* **Task to carry out**: Could you copy out the rows below word for word, leaving out the pictures?

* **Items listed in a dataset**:
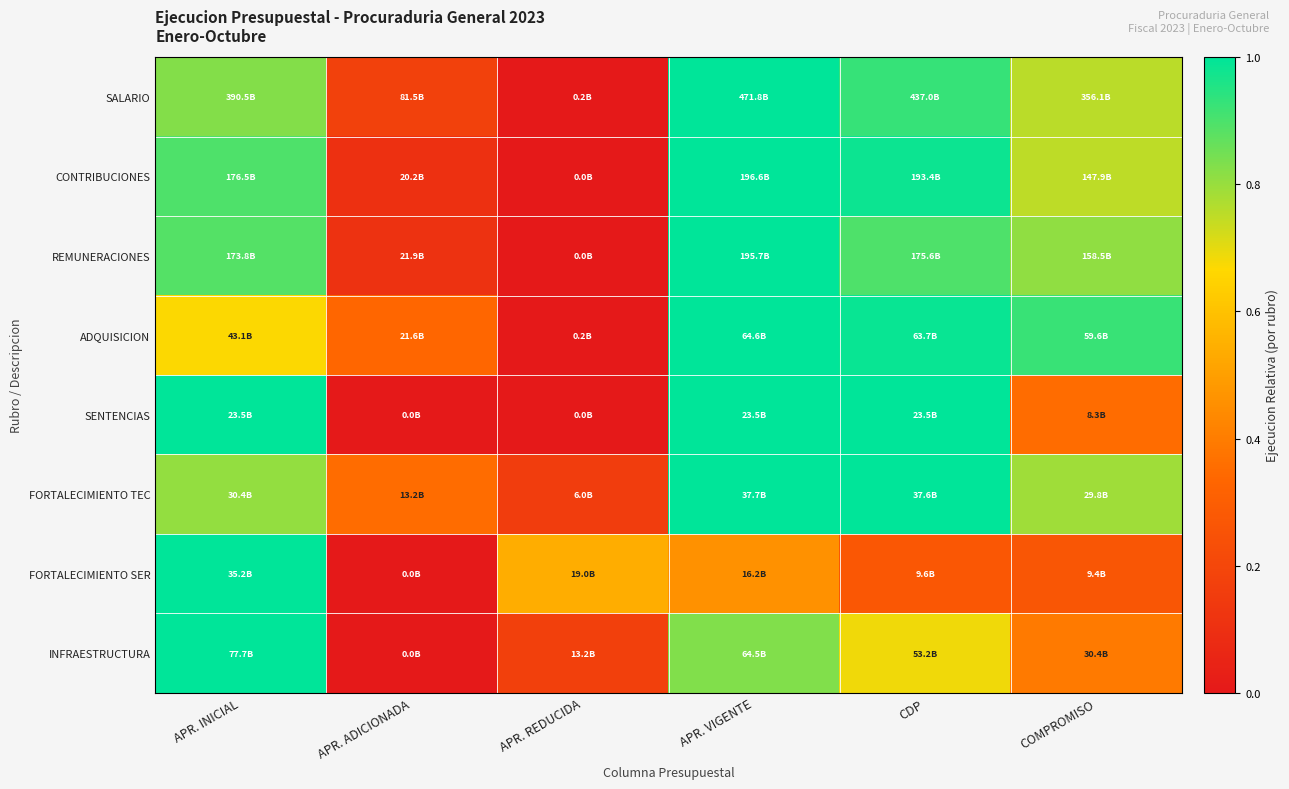

How many series are shown in this chart?

8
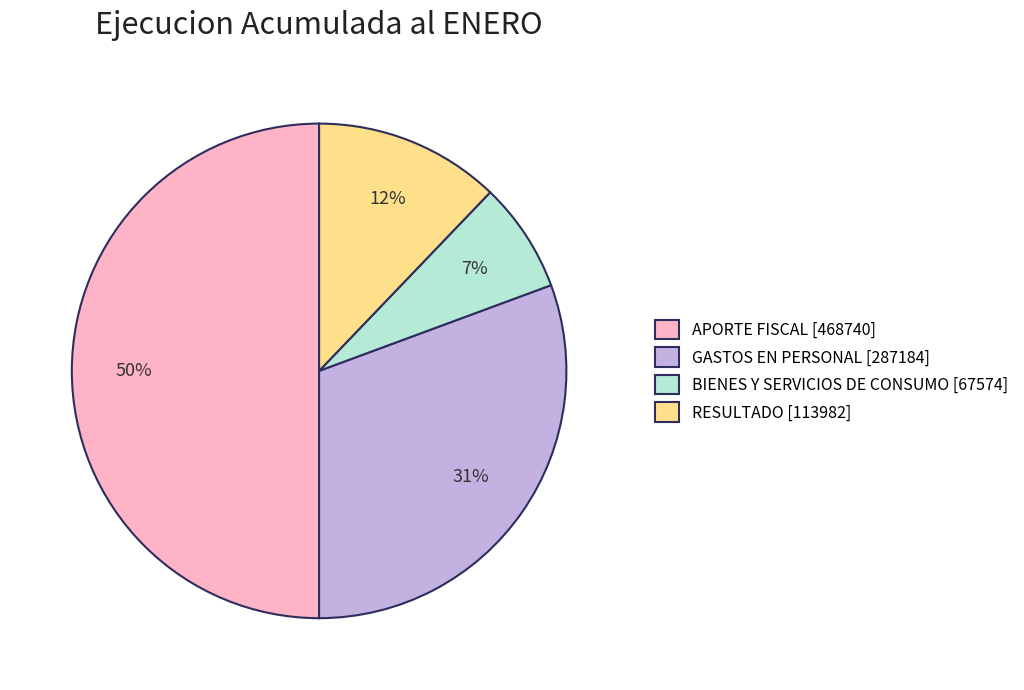

What is the ratio of the value at RESULTADO to the value at APORTE FISCAL?

0.2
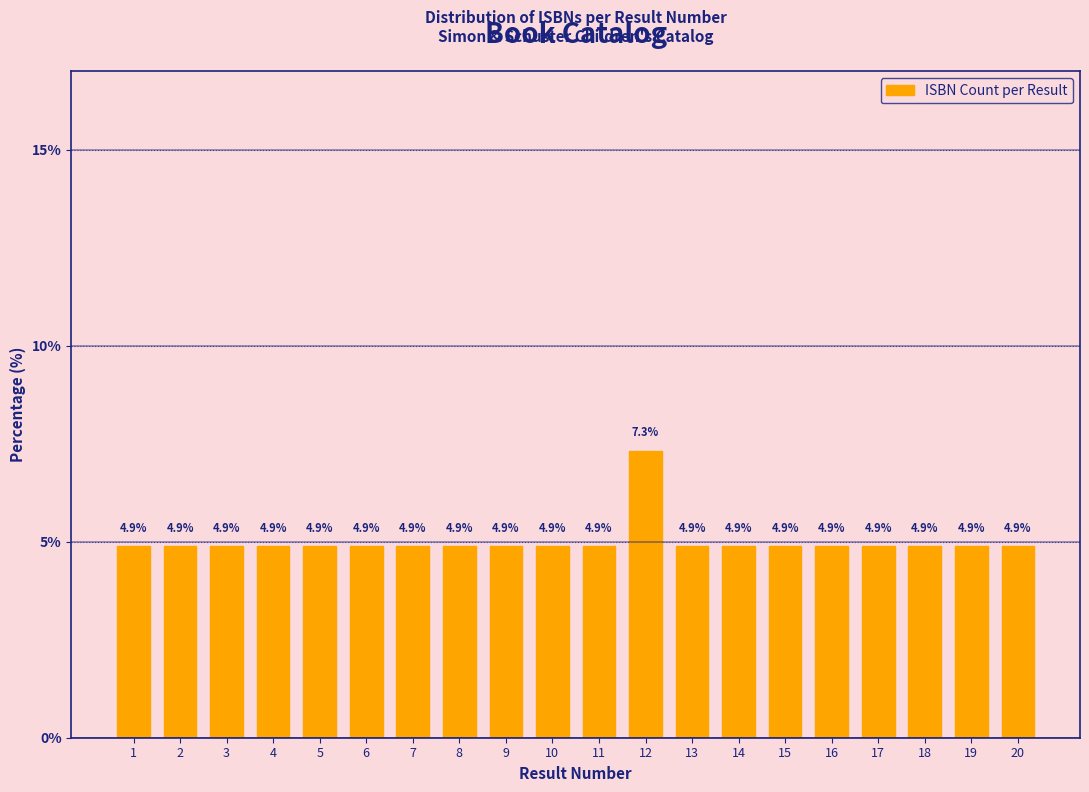

Reading left to right, list all the values displayed in this chart.

1=4.9	2=4.9	3=4.9	4=4.9	5=4.9	6=4.9	7=4.9	8=4.9	9=4.9	10=4.9	11=4.9	12=7.3	13=4.9	14=4.9	15=4.9	16=4.9	17=4.9	18=4.9	19=4.9	20=4.9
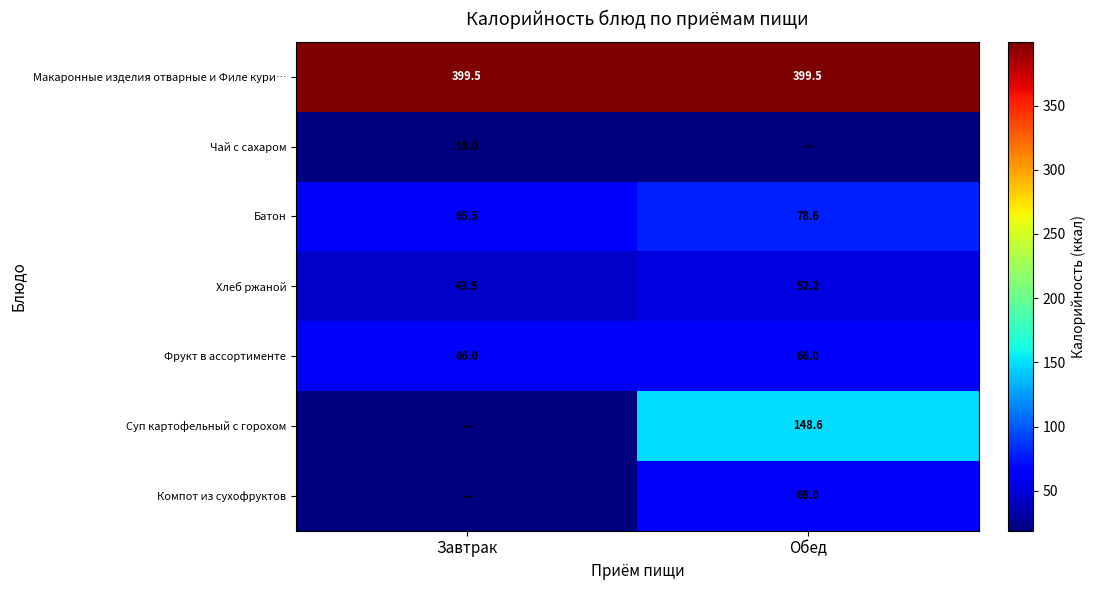

Which category has the lowest value in the Хлеб ржаной series?

Завтрак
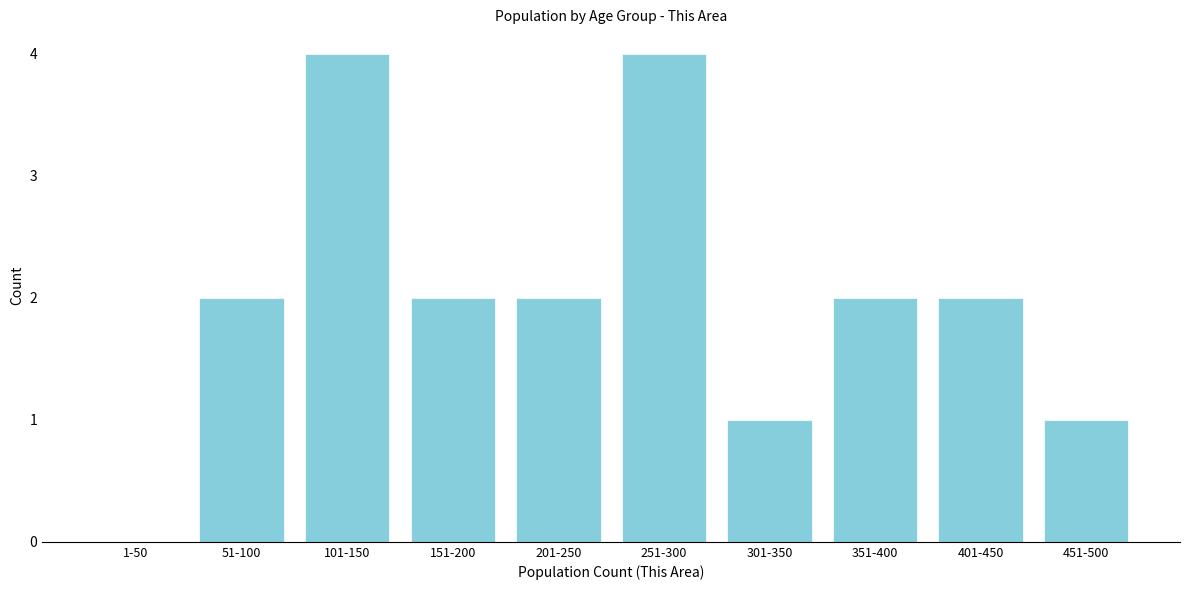

Reading left to right, list all the values displayed in this chart.

1-50=0	51-100=2	101-150=4	151-200=2	201-250=2	251-300=4	301-350=1	351-400=2	401-450=2	451-500=1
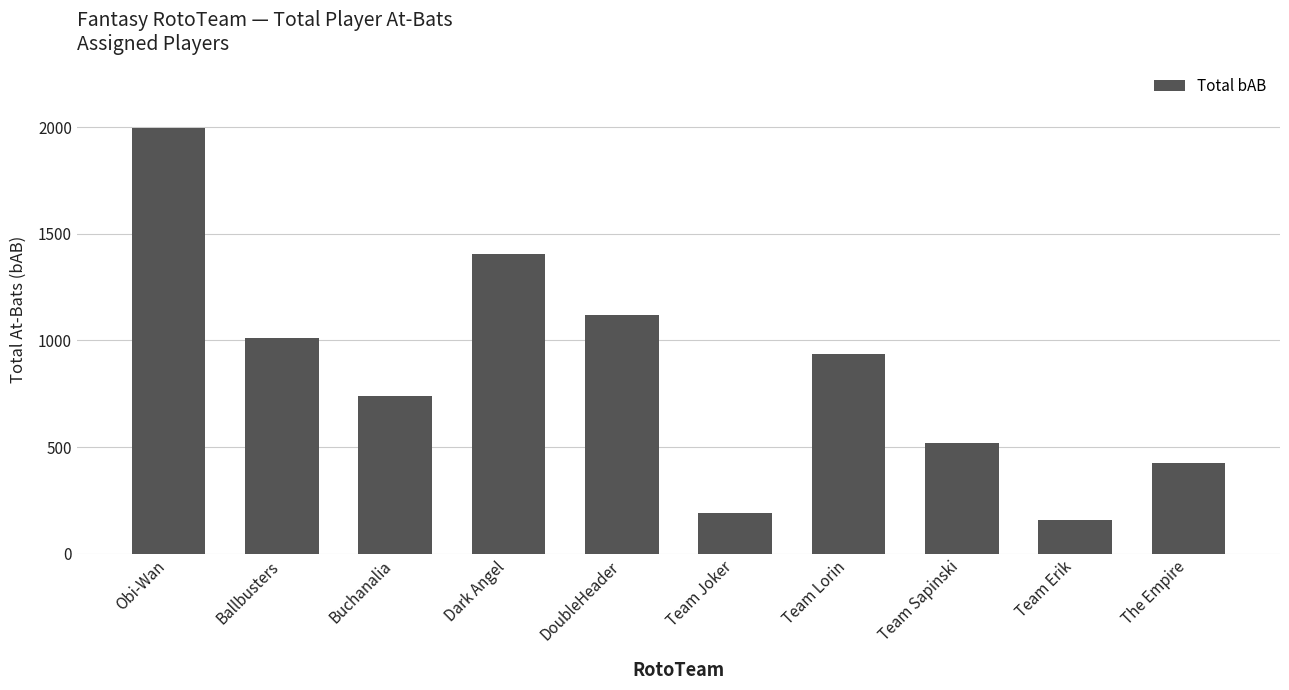

What is the greatest value displayed?

1996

* **Task response**:
How many series are shown in this chart?

8

What is the ratio of the value at RESULTADO to the value at APORTE FISCAL?

0.2

Reading left to right, list all the values displayed in this chart.

1=4.9	2=4.9	3=4.9	4=4.9	5=4.9	6=4.9	7=4.9	8=4.9	9=4.9	10=4.9	11=4.9	12=7.3	13=4.9	14=4.9	15=4.9	16=4.9	17=4.9	18=4.9	19=4.9	20=4.9

Which category has the lowest value in the Хлеб ржаной series?

Завтрак

Reading left to right, list all the values displayed in this chart.

1-50=0	51-100=2	101-150=4	151-200=2	201-250=2	251-300=4	301-350=1	351-400=2	401-450=2	451-500=1

What is the greatest value displayed?

1996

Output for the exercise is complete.